I worked on one my problem and I want you to check my work or give my some good idea for solution.
Let $f$ be function of two variables such that $f(x,y)=|xy|$.
a) Find all the point were partial derivates exist and compute partial derivates in it.
My work:
Our function f is symetirical so it doesn't matter which variables x or y sholud I look.
Derivation of $|x|$ is $\frac{x}{|x|}$ so our only problematic point wil be $(0,0)$ (in other point partial derivatives is easy to compute).
$$\frac{\partial f}{\partial x}(0,0)=lim_{h\rightarrow0}(\frac{f(h,0)}{h}=\frac{0}{h})=0$$. b) Find all the points were function f is differentiable.
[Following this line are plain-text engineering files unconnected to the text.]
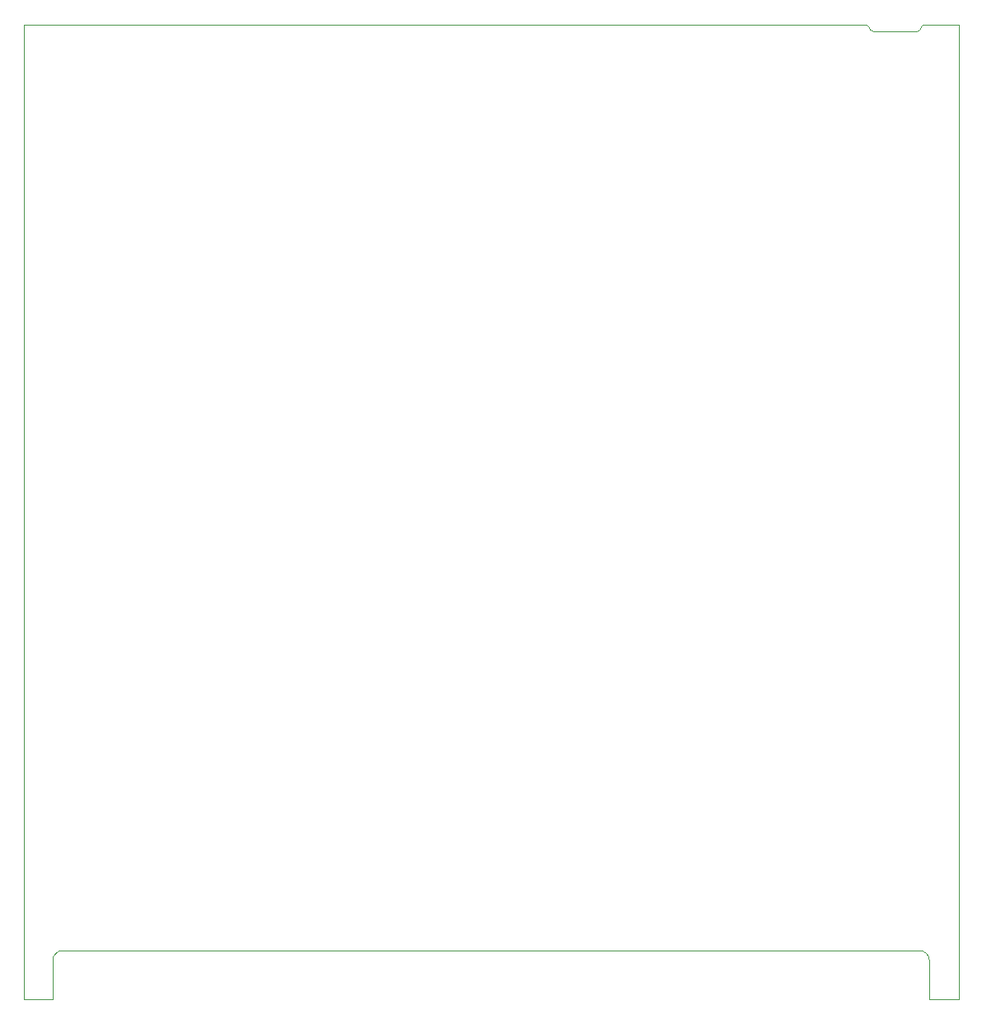
<source format=gm1>
G04 #@! TF.GenerationSoftware,KiCad,Pcbnew,5.1.5+dfsg1-2build2*
G04 #@! TF.CreationDate,2021-04-11T14:42:19-07:00*
G04 #@! TF.ProjectId,OtterCastAmp,4f747465-7243-4617-9374-416d702e6b69,rev?*
G04 #@! TF.SameCoordinates,Original*
G04 #@! TF.FileFunction,Profile,NP*
%FSLAX46Y46*%
G04 Gerber Fmt 4.6, Leading zero omitted, Abs format (unit mm)*
G04 Created by KiCad (PCBNEW 5.1.5+dfsg1-2build2) date 2021-04-11 14:42:19*
%MOMM*%
%LPD*%
G04 APERTURE LIST*
%ADD10C,0.050000*%
G04 APERTURE END LIST*
D10*
X187300000Y-50700000D02*
X191700000Y-50700000D01*
X196000000Y-50000000D02*
X192400000Y-50000001D01*
X192200001Y-50200000D02*
G75*
G02X192400000Y-50000001I199999J0D01*
G01*
X192199999Y-50200000D02*
G75*
G02X191700000Y-50699999I-499999J0D01*
G01*
X187300000Y-50700000D02*
G75*
G02X186800000Y-50200000I0J500000D01*
G01*
X186600000Y-50000000D02*
G75*
G02X186800000Y-50200000I0J-200000D01*
G01*
X100000000Y-150000000D02*
X103000000Y-150000000D01*
X103000000Y-150000000D02*
X103000000Y-146000000D01*
X103000000Y-146000000D02*
G75*
G02X104000000Y-145000000I1000000J0D01*
G01*
X192000000Y-145000000D02*
X104000000Y-145000000D01*
X192000000Y-145000000D02*
G75*
G02X193000000Y-146000000I0J-1000000D01*
G01*
X193000000Y-150000000D02*
X193000000Y-146000000D01*
X196000000Y-150000000D02*
X193000000Y-150000000D01*
X100000000Y-150000000D02*
X100000000Y-50000000D01*
X196000000Y-50000000D02*
X196000000Y-150000000D01*
X100000000Y-50000000D02*
X186600000Y-50000000D01*
M02*

</source>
My work: It is easy to see that only problematical point will be $(0,0)$. But we know all partial derivates (form part a) so we know Jacobian matrix and we can use definition to check differentiable.)
$$lim_(x,y)\rightarrow(0,0) \frac{|xy|}{\sqrt{x^2+y^2}}=0$$ (This is easy to check by switcing to polar coordinates.)
c) Find $Df(1,3)(5,7)$
My work: $$\frac{\partial f}{\partial x}(x,y)=\frac{x}{|x|}*|y|$$ $$\frac{\partial f}{\partial y}(x,y)=\frac{y}{|y|}*|x|$$
So by that we know how our Jacobian matrix looks like and we evalute her in point $(1,3)$ and after that we multiply our matrix at point $(1,3)$ by vector $(5,7)$.